A graduate student in astronomy from Vanderbilt University, Trey Mack, has developed a model that has the capability to estimate the effects of huge diet on the chemical composition of the star. To analyse this, he used a pair of twin stars that have their own planets.
"Trey has shown that we can actually model the chemical signature of a star in detail, element by element, and determine how that signature is changed by the ingestion of Earthlike planets. We can actually see the signature predicted by our model, in detail, element by element," said Keivan Stassun, Vanderbilt Professor of Astronomy, who supervised the study.
This ability will help astronomers' to understand the planet formation process, along with the current search for Earth-like planets, according to the astronomers.
Since long, astronomers have been detecting extrasolar planets in huge numbers. Since planets are proportionally richer in elements heavier than helium as compared to stars, absorbtion increases the metallicity of the stars and according to some theories, high metallicity stars are likely to have planets.
Mack chose stars, HD 20781 and 20782, unique in wide binary pair and both have planets in orbits. Both stars are of G-class like that of the sun. HD 20781 has two planets, the mass of which is similar to that of Neptune. One has a similar orbit like that of Mercury and the other much close than it. On the other hand, HD 20782 has a planet that is almost twice the Jupiter's mass.

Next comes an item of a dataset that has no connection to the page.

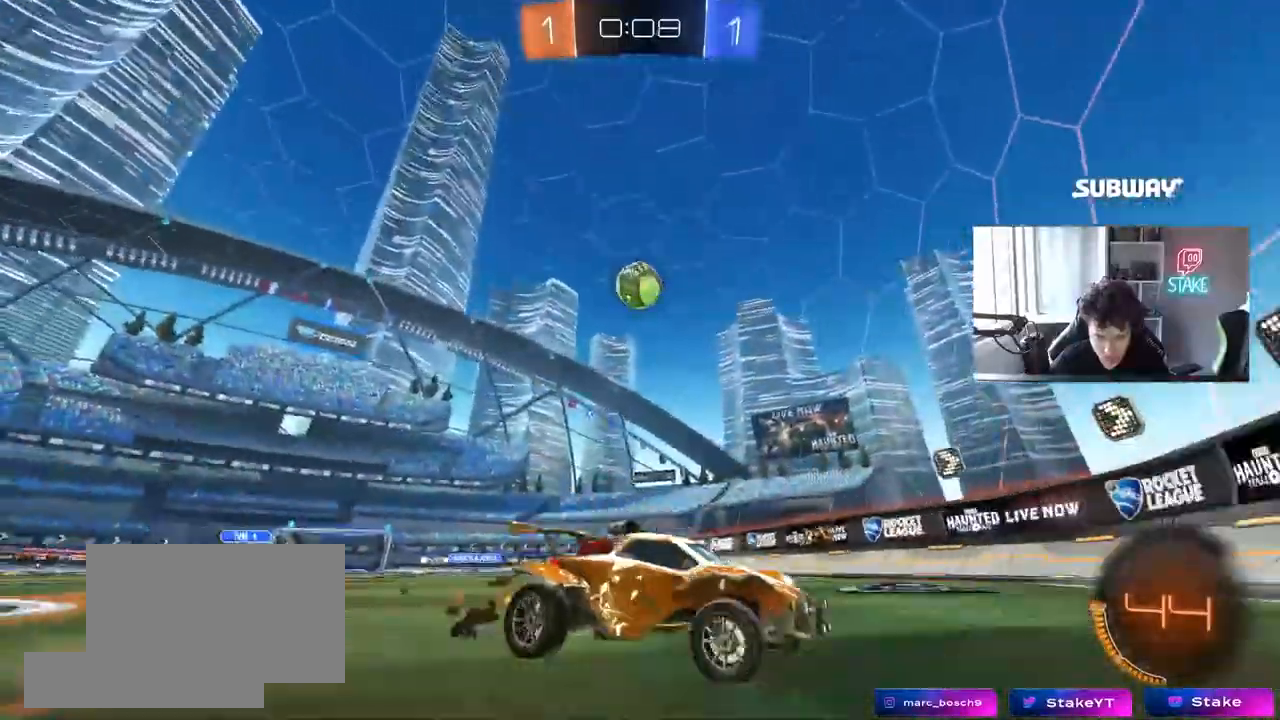
{"keys": ["a", "w"], "mouse": [], "events": [[67, "shift", "up"], [117, "a", "up"], [300, "a", "down"], [300, "shift", "down"], [450, "shift", "up"]]}
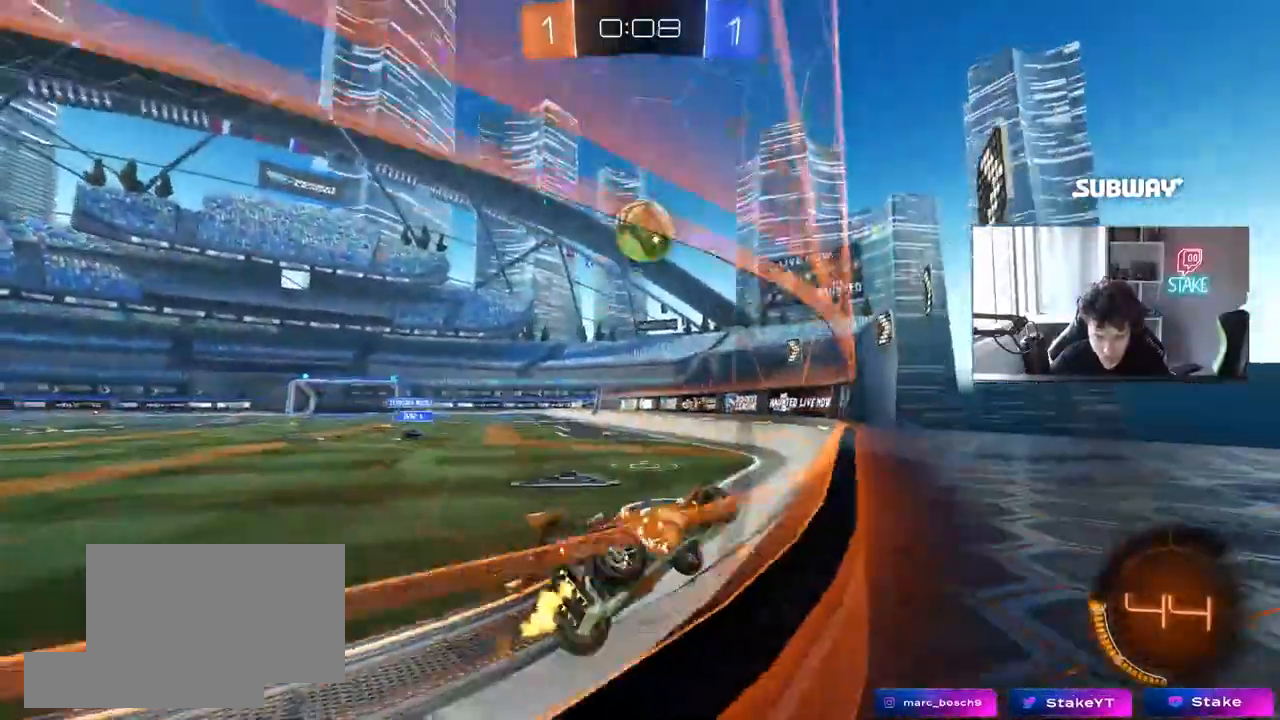
{"keys": ["a", "shift", "w"], "mouse": ["left"], "events": [[183, "mouse_left", "down"], [233, "a", "up"], [233, "d", "down"], [267, "d", "up"], [267, "mouse_right", "down"], [267, "w", "up"], [317, "a", "down"], [317, "s", "down"], [367, "a", "up"], [367, "d", "down"], [417, "d", "up"], [467, "mouse_right", "up"], [467, "s", "up"], [500, "a", "down"], [500, "shift", "down"], [500, "w", "down"]]}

"Imagine that the star originally formed rocky planets like Earth. Furthermore, imagine that it also formed gas giant planets like Jupiter. The rocky planets form in the region close to the star where it is hot and the gas giants form in the outer part of the planetary system where it is cold. However, once the gas giants are fully formed, they begin to migrate inward and, as they do, their gravity begins to pull and tug on the inner rocky planets. With the right amount of pulling and tugging, a gas giant can easily force a rocky planet to plunge into the star. If enough rocky planets fall into the star, they will stamp it with a particular chemical signature that we can detect," noted Mack.
However, Mack and Stassun are still uncertain if the star still hosts Earth-like planets. "When we find stars with similar chemical signatures, we will be able to conclude that their planetary systems must be very different from our own and that they most likely lack inner rocky planets," Mack explained.
The details of the study were published in the Astrophysical Journal.